From the entries below, copy every line that holds the word "EternalBlue".
== The records ==
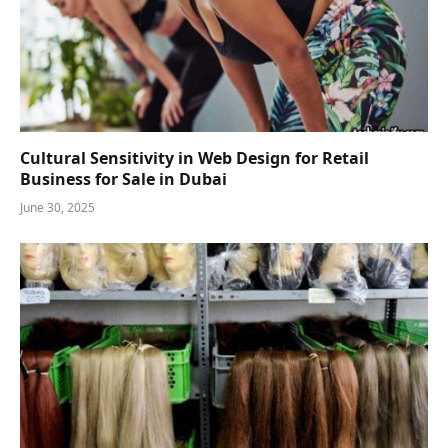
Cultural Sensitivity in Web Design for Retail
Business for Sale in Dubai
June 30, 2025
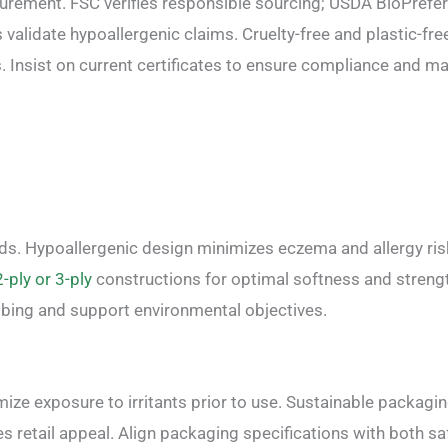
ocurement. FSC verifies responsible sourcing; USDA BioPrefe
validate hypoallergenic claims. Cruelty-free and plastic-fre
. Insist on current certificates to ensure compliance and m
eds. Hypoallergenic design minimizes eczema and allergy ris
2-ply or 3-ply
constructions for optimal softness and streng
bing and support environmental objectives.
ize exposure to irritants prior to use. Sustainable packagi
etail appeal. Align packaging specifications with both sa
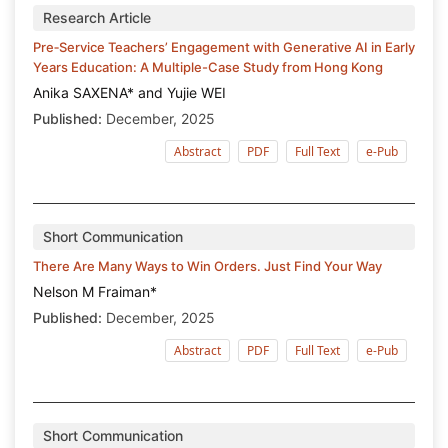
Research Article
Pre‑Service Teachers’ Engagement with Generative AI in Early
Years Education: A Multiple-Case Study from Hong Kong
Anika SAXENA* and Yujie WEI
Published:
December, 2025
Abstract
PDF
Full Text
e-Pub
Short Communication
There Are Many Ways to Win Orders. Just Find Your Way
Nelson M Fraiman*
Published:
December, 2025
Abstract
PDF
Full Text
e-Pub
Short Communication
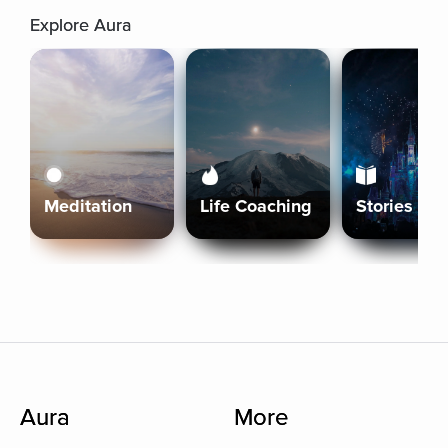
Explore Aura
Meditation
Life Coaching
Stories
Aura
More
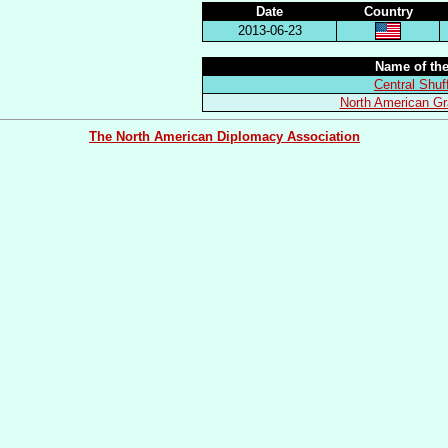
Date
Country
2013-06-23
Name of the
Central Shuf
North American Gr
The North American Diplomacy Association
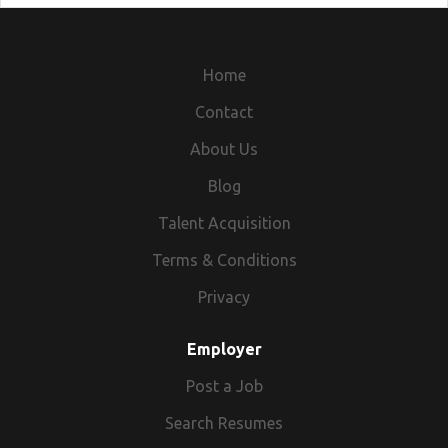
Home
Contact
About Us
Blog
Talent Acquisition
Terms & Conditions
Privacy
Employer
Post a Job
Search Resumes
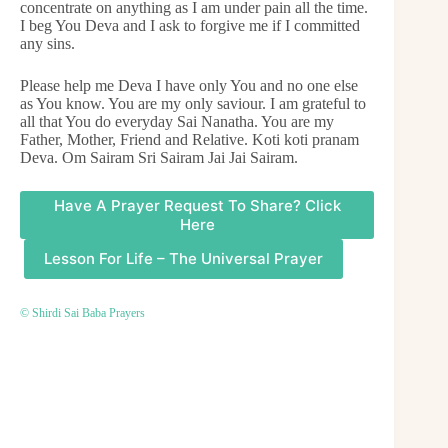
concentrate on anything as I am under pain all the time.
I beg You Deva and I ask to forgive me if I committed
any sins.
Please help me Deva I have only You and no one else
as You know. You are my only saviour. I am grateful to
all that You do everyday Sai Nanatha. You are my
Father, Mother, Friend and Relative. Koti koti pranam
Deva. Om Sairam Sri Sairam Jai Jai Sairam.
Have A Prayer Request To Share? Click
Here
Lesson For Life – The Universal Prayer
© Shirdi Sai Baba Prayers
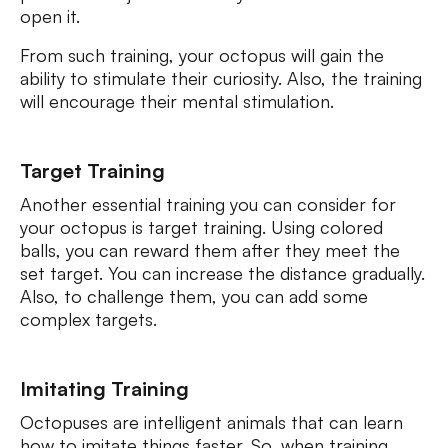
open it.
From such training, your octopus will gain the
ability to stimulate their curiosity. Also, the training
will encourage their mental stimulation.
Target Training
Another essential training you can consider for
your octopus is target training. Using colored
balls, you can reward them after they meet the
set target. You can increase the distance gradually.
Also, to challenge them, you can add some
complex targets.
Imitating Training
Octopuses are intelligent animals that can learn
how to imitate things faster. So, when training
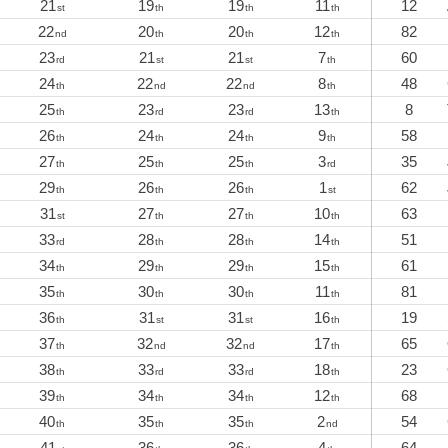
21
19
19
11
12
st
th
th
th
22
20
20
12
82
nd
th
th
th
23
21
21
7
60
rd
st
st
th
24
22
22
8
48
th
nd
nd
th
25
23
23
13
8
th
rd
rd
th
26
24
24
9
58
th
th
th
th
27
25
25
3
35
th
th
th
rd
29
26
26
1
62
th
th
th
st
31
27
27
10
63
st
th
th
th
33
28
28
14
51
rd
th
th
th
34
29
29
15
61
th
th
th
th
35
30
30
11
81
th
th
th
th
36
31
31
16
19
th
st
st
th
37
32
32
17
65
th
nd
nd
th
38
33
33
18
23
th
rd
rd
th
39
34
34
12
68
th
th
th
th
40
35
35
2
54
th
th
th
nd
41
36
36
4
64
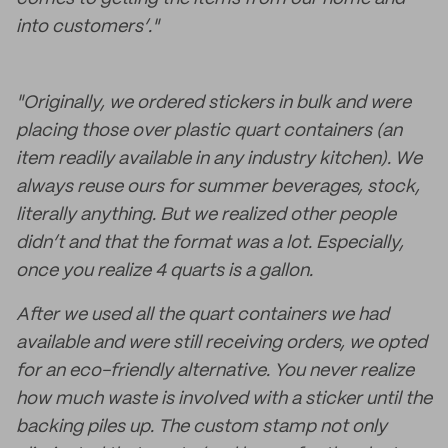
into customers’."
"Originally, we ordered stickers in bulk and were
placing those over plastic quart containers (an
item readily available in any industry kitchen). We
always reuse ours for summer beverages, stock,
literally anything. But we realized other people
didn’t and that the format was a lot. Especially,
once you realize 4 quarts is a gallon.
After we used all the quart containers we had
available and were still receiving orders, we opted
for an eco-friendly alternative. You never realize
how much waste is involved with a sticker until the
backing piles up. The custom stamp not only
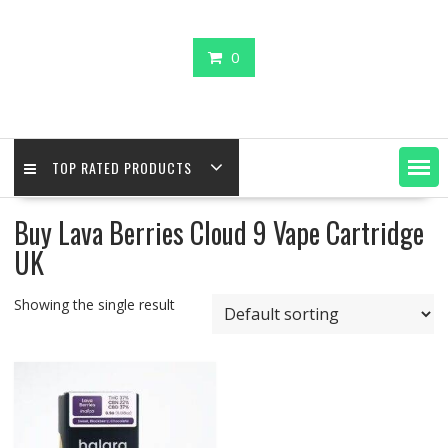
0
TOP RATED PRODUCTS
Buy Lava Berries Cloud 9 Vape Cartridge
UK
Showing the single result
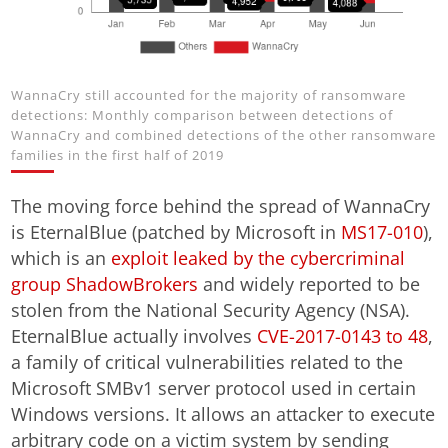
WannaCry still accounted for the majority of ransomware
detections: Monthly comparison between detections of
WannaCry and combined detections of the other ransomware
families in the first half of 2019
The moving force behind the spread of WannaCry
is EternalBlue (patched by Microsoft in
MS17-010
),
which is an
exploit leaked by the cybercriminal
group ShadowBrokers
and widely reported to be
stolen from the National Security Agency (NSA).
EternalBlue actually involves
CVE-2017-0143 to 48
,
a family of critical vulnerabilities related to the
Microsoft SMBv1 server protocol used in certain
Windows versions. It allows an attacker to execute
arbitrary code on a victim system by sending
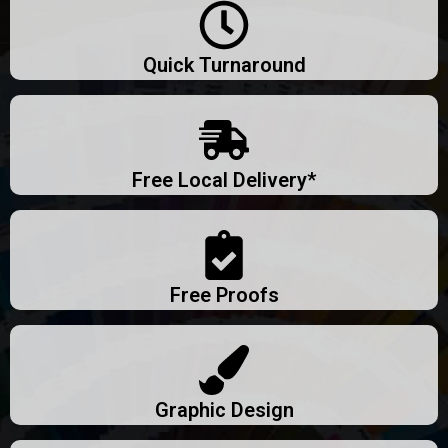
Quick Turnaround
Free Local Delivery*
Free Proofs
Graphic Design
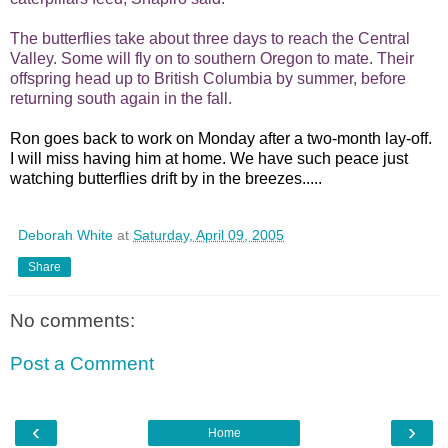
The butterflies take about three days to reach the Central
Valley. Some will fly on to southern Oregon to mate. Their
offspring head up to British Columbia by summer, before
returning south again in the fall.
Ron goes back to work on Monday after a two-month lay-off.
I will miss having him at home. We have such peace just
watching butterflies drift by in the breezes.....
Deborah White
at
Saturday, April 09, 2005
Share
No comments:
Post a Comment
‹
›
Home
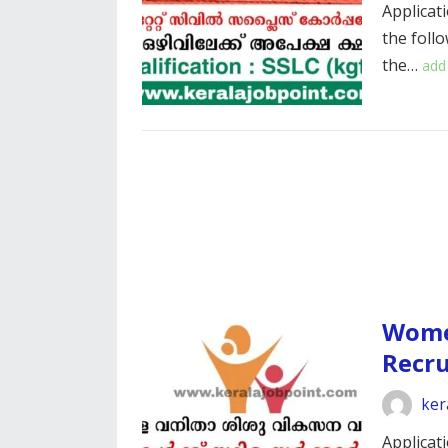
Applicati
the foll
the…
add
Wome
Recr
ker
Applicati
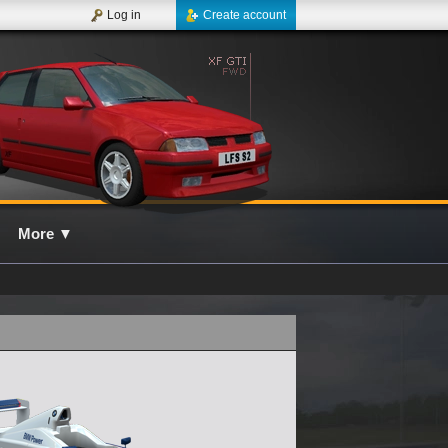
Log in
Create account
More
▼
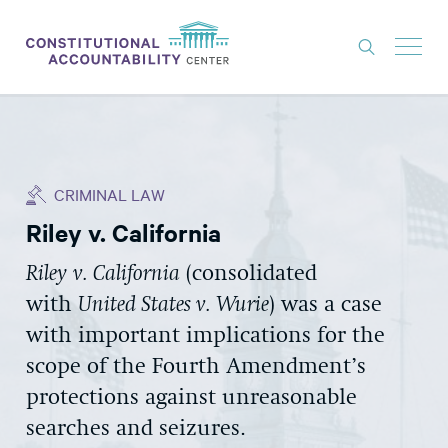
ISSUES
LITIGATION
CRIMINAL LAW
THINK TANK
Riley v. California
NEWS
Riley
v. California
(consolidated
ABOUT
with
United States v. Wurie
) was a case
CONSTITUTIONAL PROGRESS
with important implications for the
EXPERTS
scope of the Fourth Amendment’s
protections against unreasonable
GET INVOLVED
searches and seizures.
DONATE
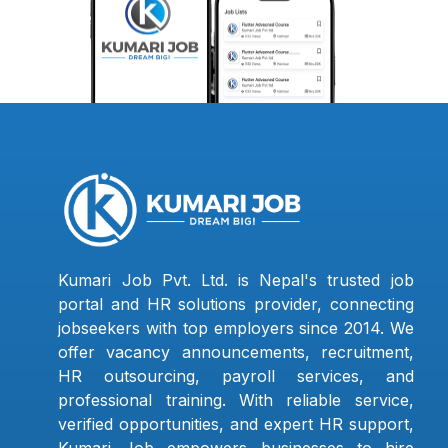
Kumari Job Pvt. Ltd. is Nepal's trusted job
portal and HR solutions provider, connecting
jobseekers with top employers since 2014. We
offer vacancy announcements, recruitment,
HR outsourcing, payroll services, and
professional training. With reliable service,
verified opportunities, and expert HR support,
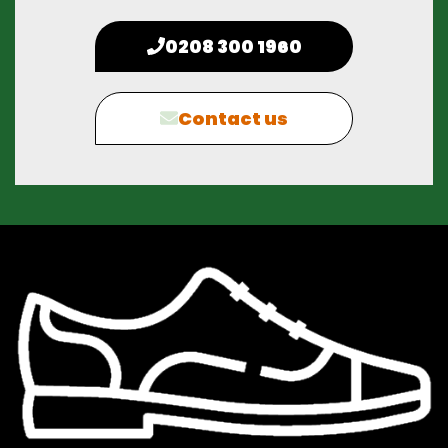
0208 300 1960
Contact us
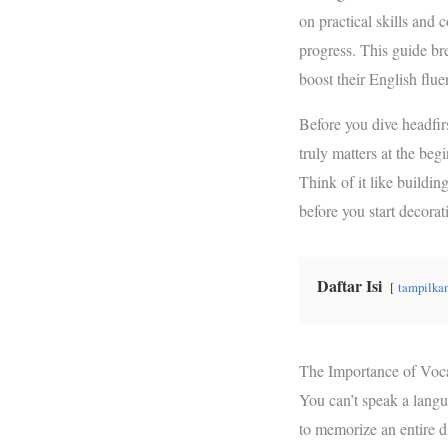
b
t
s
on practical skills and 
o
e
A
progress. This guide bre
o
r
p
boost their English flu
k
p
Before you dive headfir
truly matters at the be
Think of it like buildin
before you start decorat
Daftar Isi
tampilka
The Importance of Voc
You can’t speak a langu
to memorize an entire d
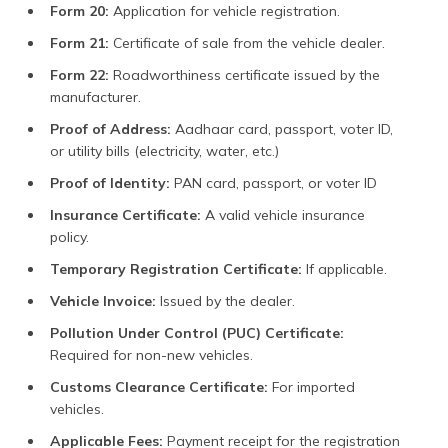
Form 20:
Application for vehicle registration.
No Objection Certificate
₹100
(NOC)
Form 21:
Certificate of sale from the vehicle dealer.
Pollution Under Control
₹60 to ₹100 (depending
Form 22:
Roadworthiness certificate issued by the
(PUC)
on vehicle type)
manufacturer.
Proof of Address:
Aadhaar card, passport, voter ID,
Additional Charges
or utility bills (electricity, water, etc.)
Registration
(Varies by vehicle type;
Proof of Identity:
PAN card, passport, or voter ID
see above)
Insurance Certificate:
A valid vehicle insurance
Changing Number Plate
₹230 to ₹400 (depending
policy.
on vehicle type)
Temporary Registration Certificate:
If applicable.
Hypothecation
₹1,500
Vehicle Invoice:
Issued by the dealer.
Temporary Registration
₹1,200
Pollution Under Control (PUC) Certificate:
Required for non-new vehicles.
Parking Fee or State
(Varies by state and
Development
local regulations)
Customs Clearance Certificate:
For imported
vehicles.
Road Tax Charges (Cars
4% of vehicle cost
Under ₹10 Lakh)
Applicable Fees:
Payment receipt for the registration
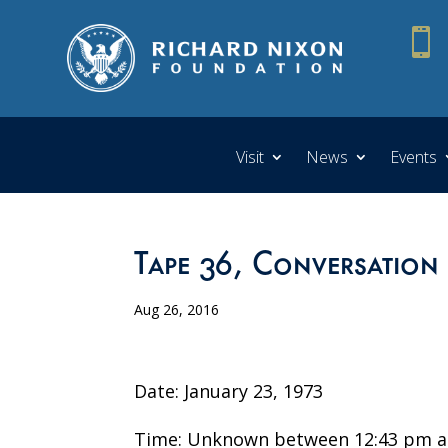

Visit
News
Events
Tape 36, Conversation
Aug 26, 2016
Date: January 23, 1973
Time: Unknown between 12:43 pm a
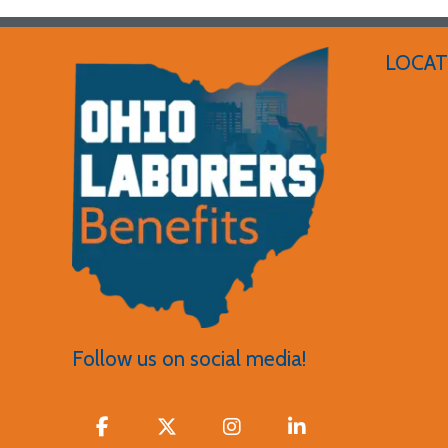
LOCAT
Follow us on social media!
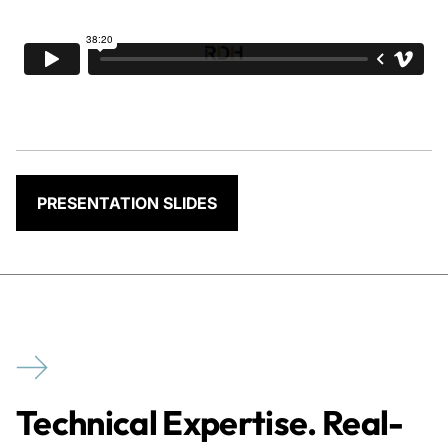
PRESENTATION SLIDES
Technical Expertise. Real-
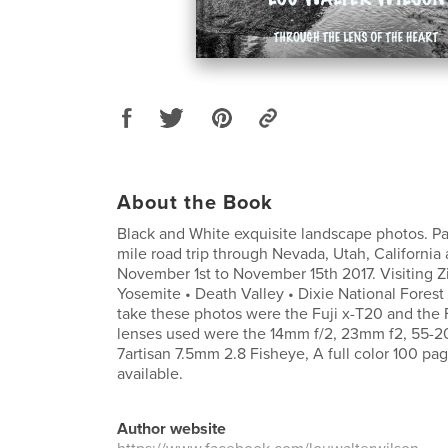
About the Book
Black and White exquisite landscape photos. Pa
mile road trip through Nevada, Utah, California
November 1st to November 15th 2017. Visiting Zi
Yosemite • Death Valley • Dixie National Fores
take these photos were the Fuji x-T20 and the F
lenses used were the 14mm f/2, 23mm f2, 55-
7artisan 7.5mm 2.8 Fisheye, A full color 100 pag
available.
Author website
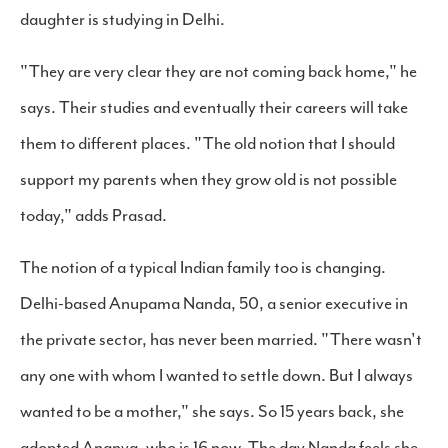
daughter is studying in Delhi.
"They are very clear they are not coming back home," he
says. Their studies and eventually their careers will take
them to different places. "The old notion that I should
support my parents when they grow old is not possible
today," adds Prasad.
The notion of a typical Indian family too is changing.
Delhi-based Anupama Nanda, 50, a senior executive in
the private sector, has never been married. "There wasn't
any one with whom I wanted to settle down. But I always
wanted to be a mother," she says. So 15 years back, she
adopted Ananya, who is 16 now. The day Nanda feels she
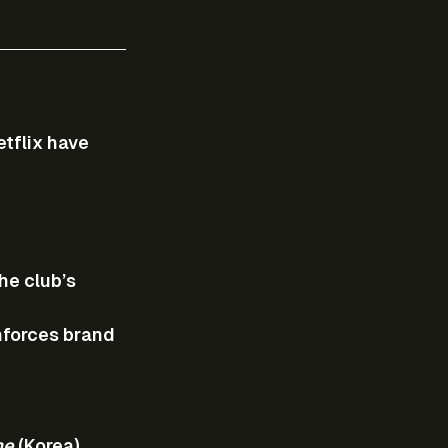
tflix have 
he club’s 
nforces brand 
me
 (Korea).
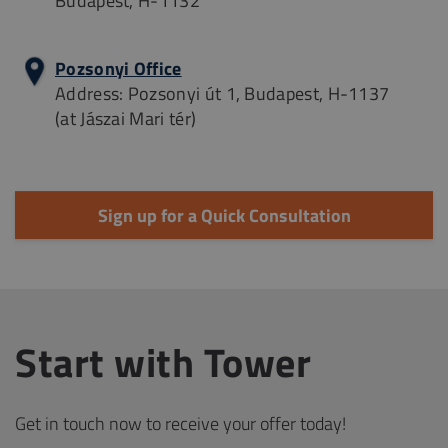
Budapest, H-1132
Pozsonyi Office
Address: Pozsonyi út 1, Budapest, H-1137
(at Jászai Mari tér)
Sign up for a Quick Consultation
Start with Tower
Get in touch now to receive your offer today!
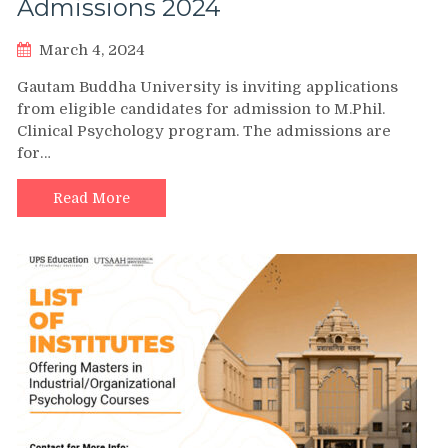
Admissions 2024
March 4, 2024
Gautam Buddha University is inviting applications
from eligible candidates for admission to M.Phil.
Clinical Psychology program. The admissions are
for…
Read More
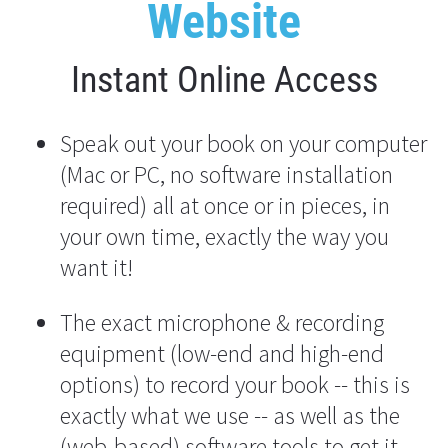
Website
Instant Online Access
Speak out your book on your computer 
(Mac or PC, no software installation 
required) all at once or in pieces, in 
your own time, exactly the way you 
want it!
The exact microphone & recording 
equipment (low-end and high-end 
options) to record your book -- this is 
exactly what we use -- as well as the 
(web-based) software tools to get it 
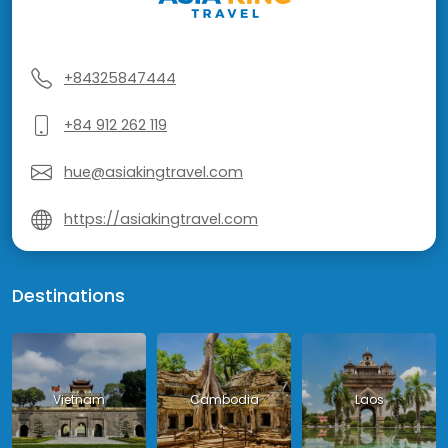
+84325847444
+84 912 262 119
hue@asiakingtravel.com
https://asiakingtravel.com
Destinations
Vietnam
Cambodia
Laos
===
Answer space:
is EternalBlue (patched by Microsoft in
EternalBlue actually involves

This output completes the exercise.